I mean, there's definitely some seasonal patterns in terms of like we have the surgical and the medical populations are kind of flipped. So surgical is like very high in the summertime because we're a children's hospital, so kids are off school. They're having all their elective procedures then and it kind of dips in the winter. But at the flip side, the flu season is kind of peaking in the winter. So there is definitely some seasonal and like year over year, like larger, longer term trends. But day to day, it is very variable.
So Nick asks, is high occupancy important in the PICU? And are there departments where you don't want to see high occupancy? For example, it could be an indicator of something else that's wrong.
I don't know. I think we never really want a unit to be fully maxed out. You always want some wiggle room. As far as something else going on, I think there's definitely some opportunity to look at has there been changes in like the length of stay for any certain population or procedure in each unit. And that's something we're considering too when we're thinking about like scheduling patients in the future is like thinking about length of stay. So that's something we'll definitely have to look into.
So Steven asked, given that surgical scheduling is highly decentralized, how do you incentivize or force surgical schedulers to use your app in their workflows?
Good question. You have to get somebody really important involved. It is hard. But I think for better or worse, we never really had to think about it until now because now we're so packed, we have to start making these decisions. So the lack of governance was sort of hidden behind the fact that we never kind of needed to worry about it in the past. But now that we do, it's kind of forcing us to deal with it for sure.
So Gabriel asked, do you adjust for length of surgery? An orthosurgery can last 12 plus hours. Others can be much shorter. We need to know how many hours of surgery are scheduled.

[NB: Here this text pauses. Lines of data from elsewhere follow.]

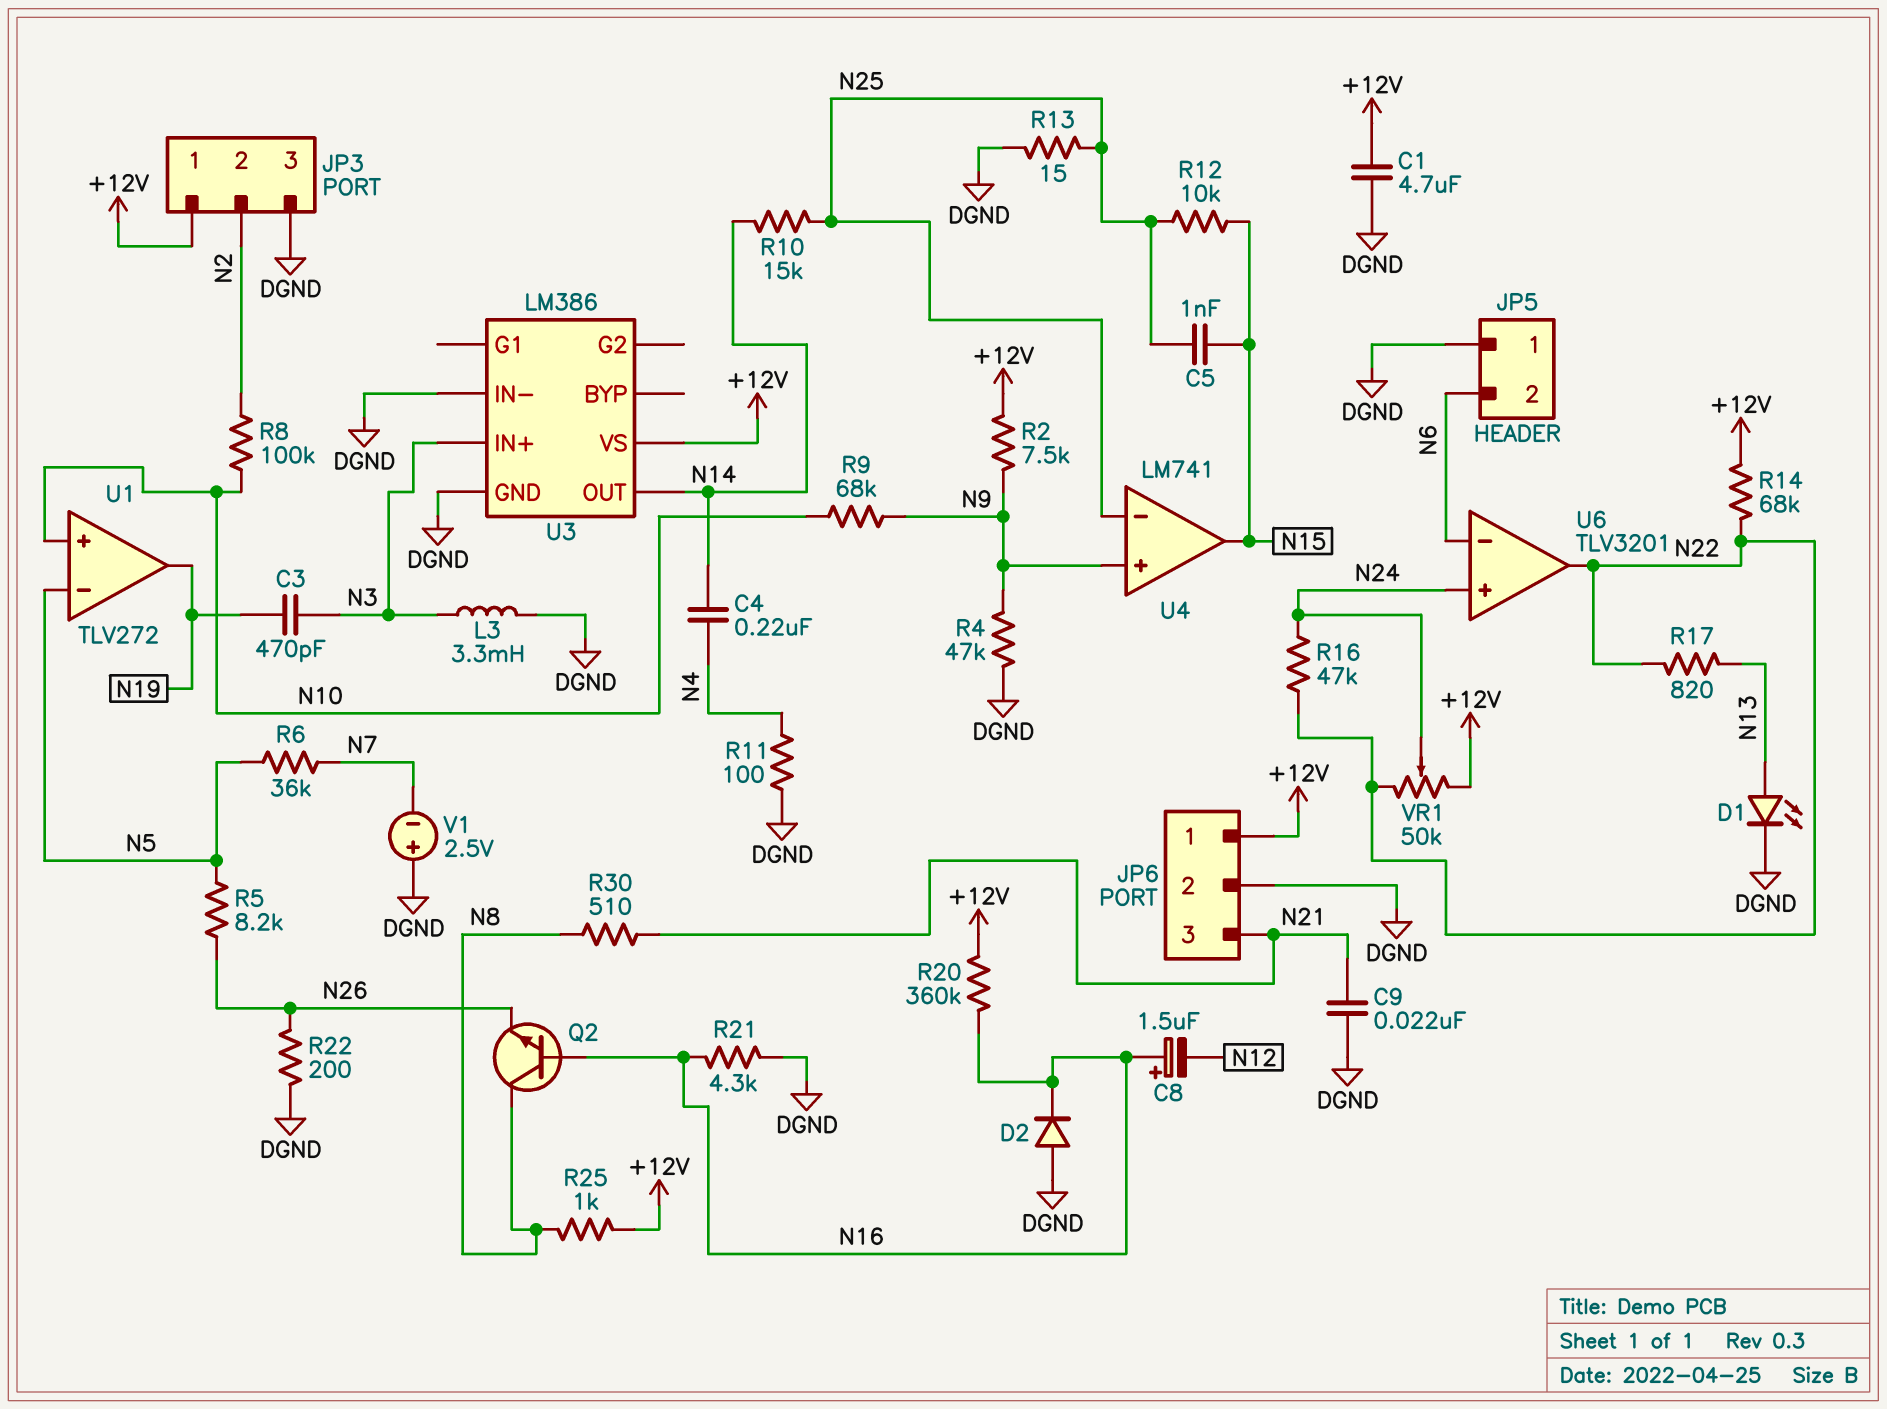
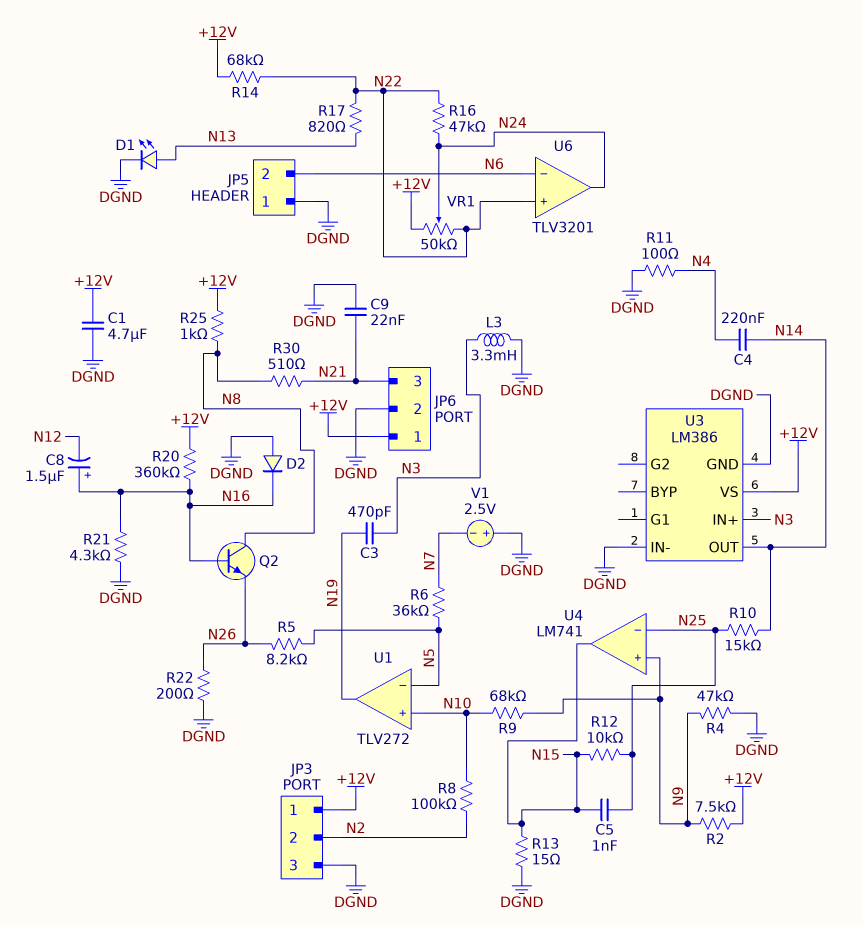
R13: 15 (DGND, N25) -> 15 (DGND, N15)
U6 pin in+: N24 -> N22
U6 pin out: N22 -> N24

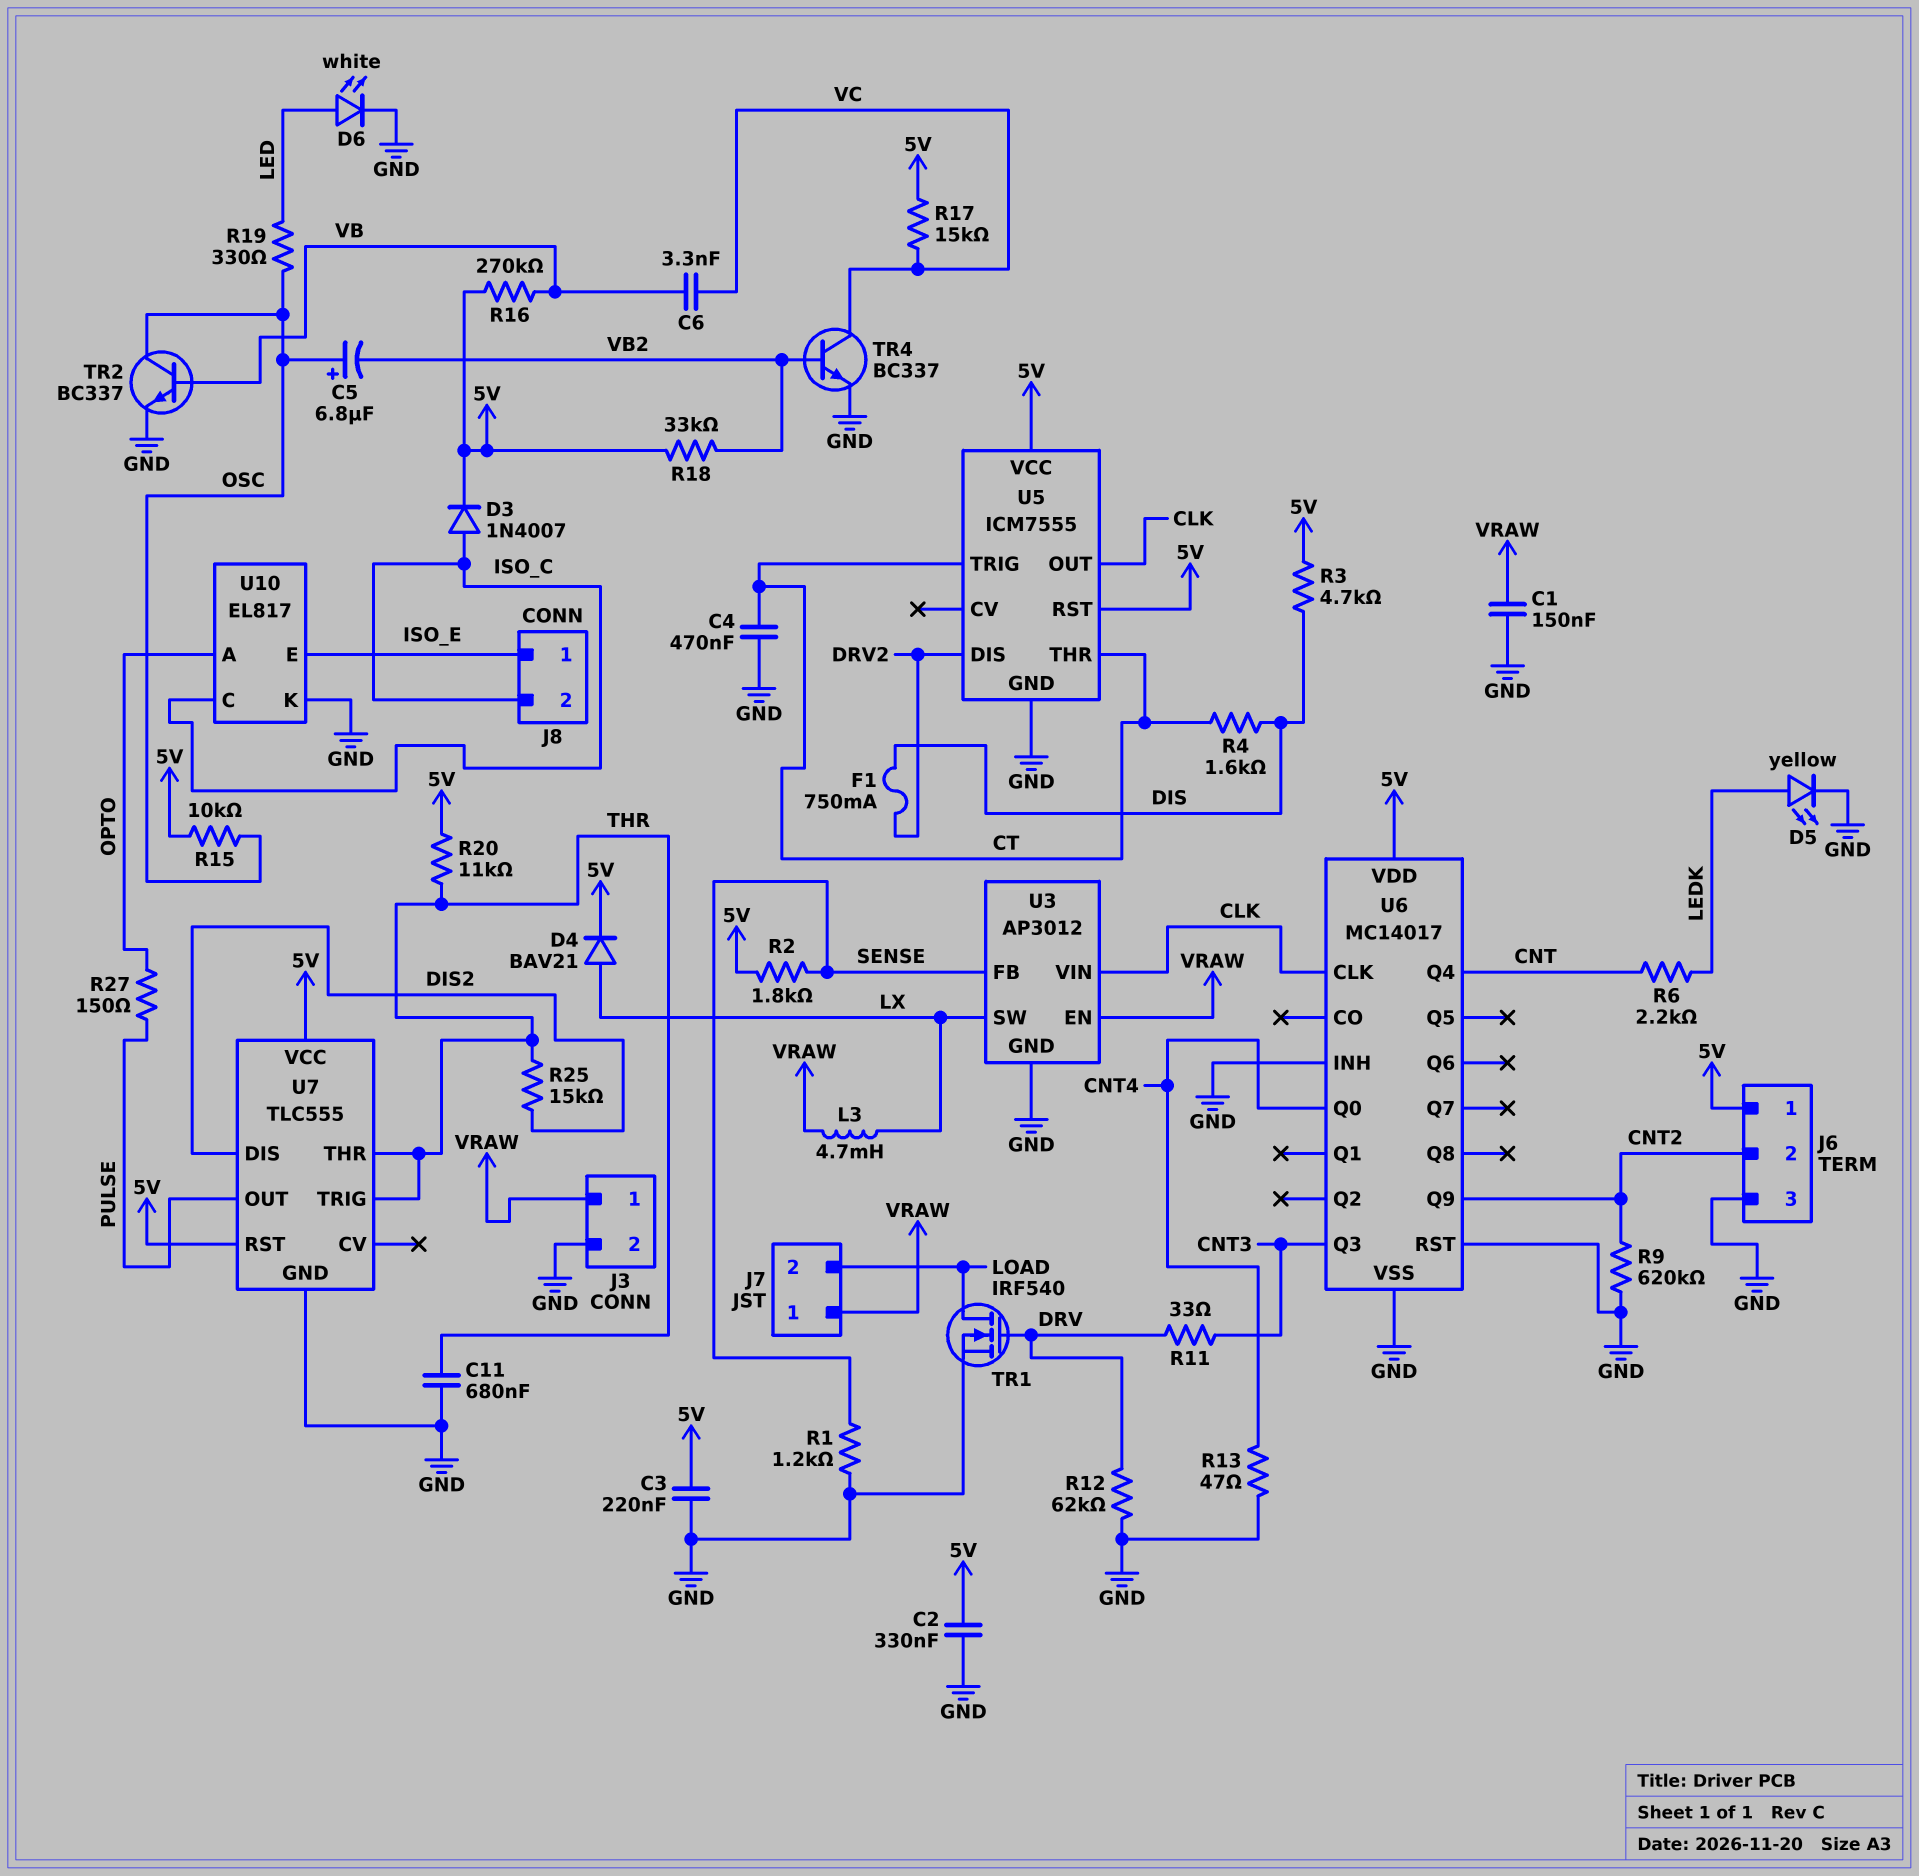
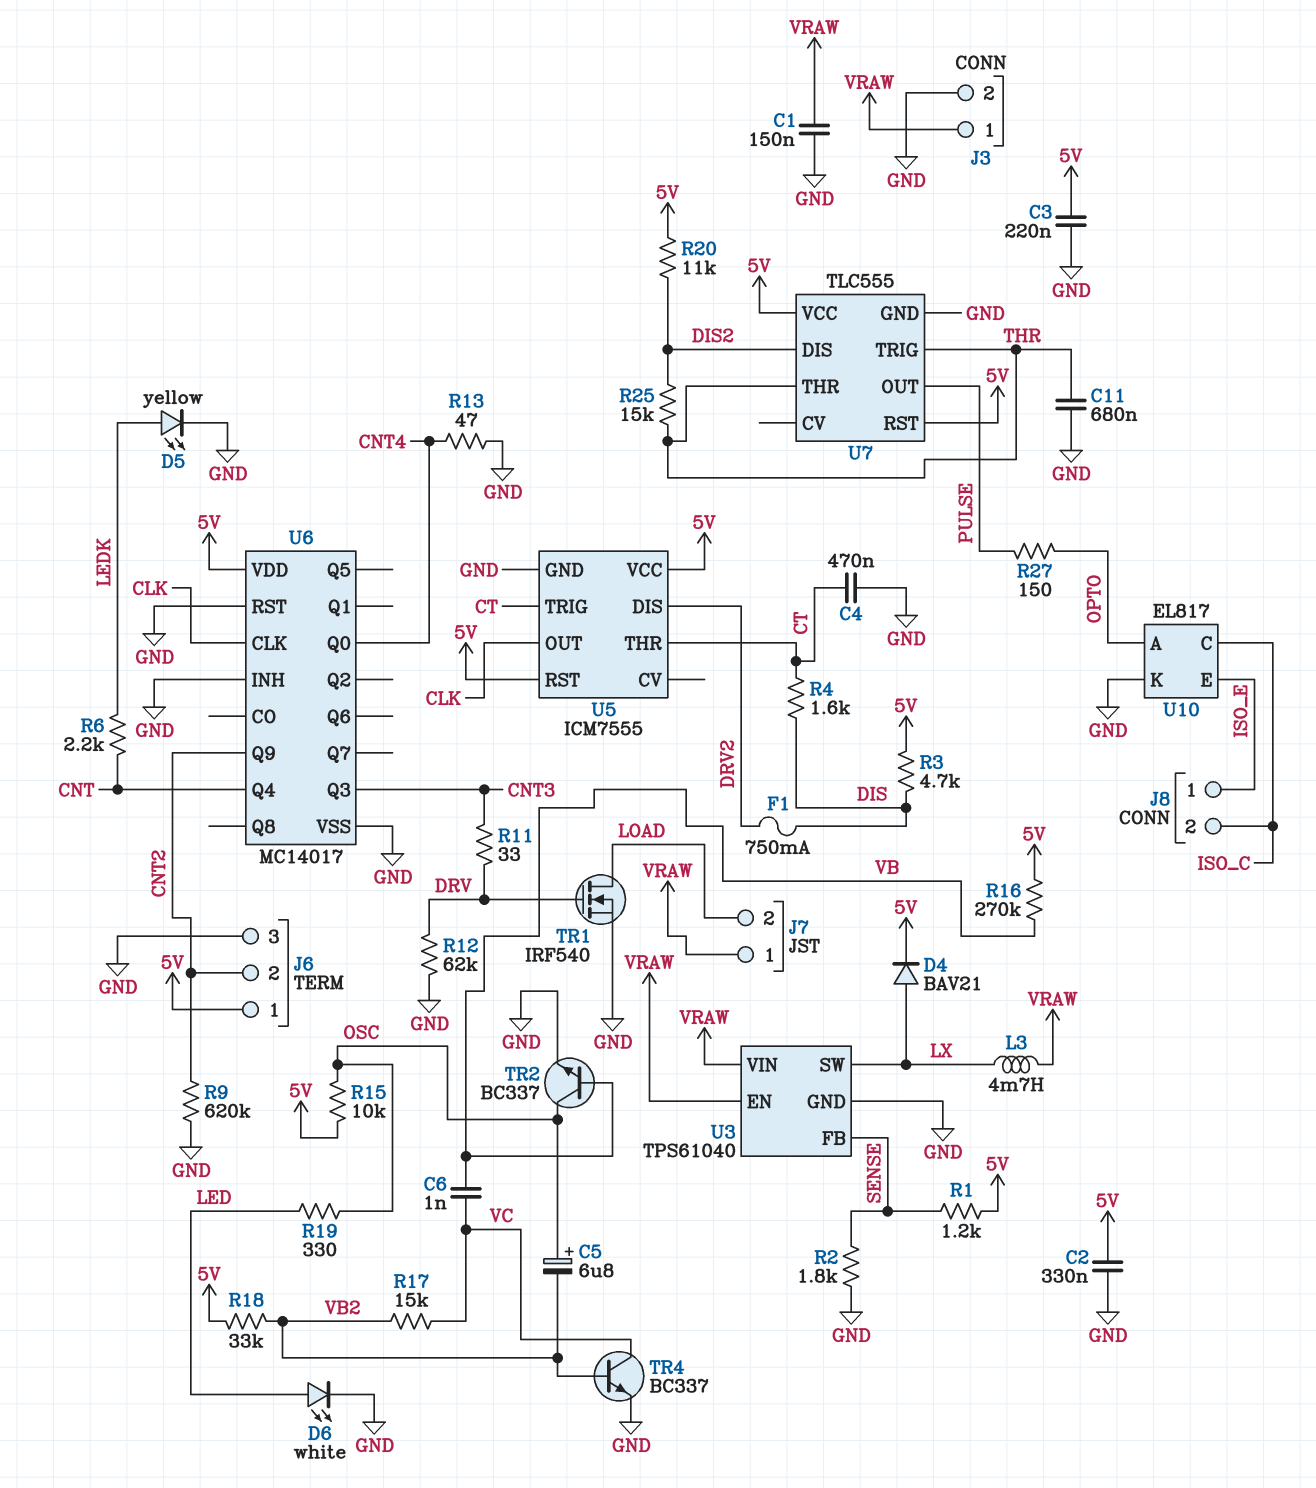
C6: 3.3nF (VB, VC) -> 1nF (VB, VC)
D3: diode 1N4007 (A ISO_C, K 5V) -> none
R1: 1.2k (GND, SENSE) -> 1.2k (5V, SENSE)
R2: 1.8k (5V, SENSE) -> 1.8k (GND, SENSE)
R17: 15k (5V, VC) -> 15k (VB2, VC)
R20: 11k (5V, THR) -> 11k (5V, DIS2)
U3: AP3012 -> TPS61040
U3 pin VIN: CLK -> VRAW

That's a good point. I think when it comes to suggesting a day to have the case, you have to make sure that there is the OR time available for sure. So like, I don't know, like ear tubes take very short, but orthopedic surgeries take very long. So you have to factor in not only the patient availability and the surgeon availability, but like that time and the projected length of stay. So there's lots of definitely lots of things we need to think about for sure.
Tiffany has a technical question here. Is there a way to have a Connect RStudio plus Jupyter Authenticate via LMS Canvas via LTI, for example, similar to JupyterHub? I don't know many of those words, so I don't know. I'm sorry.
All right. So last question. Does rescheduling happen very often for surgeries?
Not often. And when it does, it's usually because of like a medical reason, the patient's sick, they maybe ate food too close to the surgery and we have to reschedule it. So we do track the reasons why cases are being rescheduled. And so that's actually one of the things we want to use as sort of like a metric here is like how often are we canceling or rescheduling cases due to capacity reasons specifically. So luckily we do have the ability to track that. So it doesn't happen often, but when it does, we are able to at least know why. Well, thank you. Well, let's thank Brandon and all of our speakers.